» EXERCISE BRIEF
Report each line of the data that has "pixels" somewhere in it.

» RECORDS FOR THIS EXERCISE

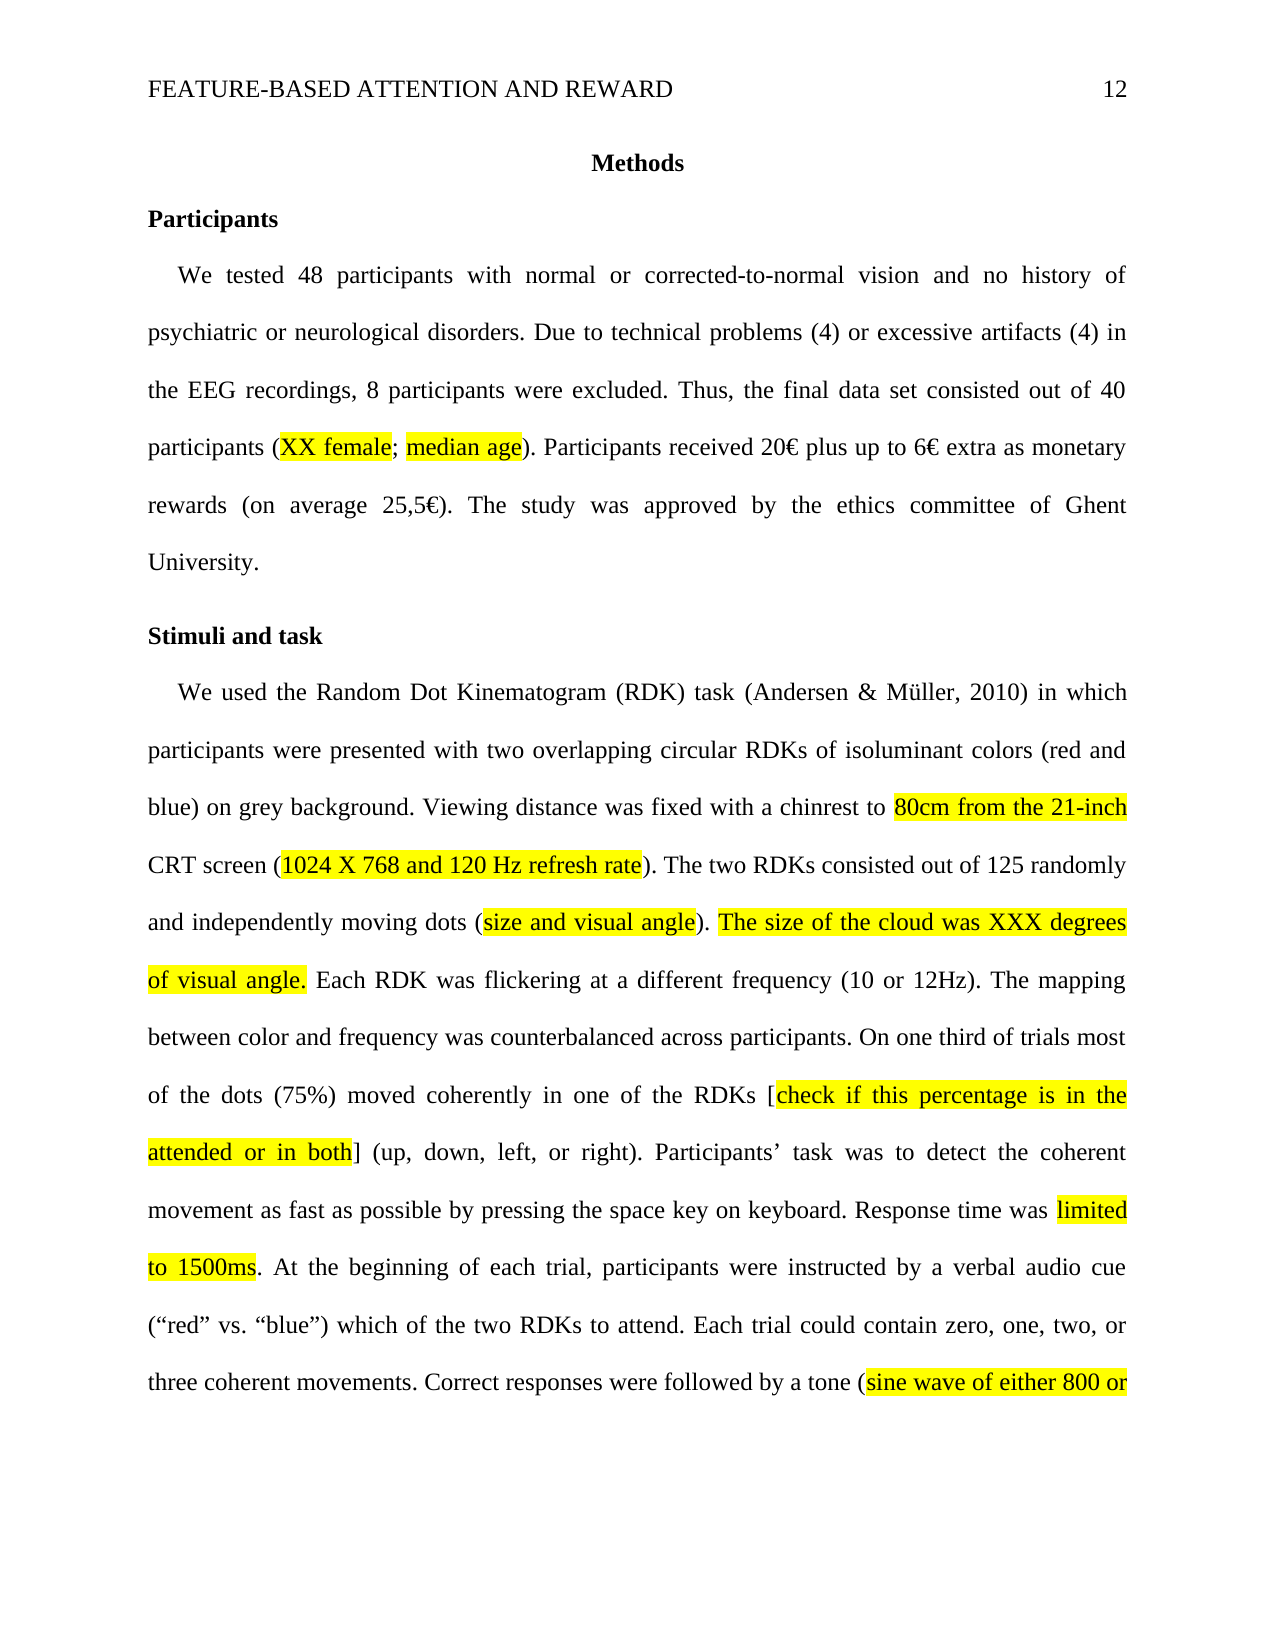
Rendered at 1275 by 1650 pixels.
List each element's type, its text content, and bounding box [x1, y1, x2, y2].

--

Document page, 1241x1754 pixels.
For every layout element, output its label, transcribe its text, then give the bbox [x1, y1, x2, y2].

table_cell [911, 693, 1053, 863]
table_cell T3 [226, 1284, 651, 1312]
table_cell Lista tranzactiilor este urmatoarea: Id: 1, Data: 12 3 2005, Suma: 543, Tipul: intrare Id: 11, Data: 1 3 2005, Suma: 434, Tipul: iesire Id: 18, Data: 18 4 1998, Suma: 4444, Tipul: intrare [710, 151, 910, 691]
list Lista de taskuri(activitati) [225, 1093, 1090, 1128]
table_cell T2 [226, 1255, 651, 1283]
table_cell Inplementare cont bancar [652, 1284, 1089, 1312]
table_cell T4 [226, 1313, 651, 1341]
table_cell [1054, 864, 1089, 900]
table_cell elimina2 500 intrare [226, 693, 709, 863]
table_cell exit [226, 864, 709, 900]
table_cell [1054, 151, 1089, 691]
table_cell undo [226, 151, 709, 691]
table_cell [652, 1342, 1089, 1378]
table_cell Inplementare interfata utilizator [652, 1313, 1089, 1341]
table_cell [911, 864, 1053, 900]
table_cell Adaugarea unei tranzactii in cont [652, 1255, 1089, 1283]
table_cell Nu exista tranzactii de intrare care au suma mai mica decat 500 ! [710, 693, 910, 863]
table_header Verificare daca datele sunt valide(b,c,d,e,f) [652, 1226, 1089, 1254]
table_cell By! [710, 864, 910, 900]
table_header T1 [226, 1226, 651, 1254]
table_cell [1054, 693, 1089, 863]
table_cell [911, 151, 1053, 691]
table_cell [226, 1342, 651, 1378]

» COMPLETED EXERCISE
Rendered at 1275 by 1650 pixels.
Document page, 1241x1754 pixels.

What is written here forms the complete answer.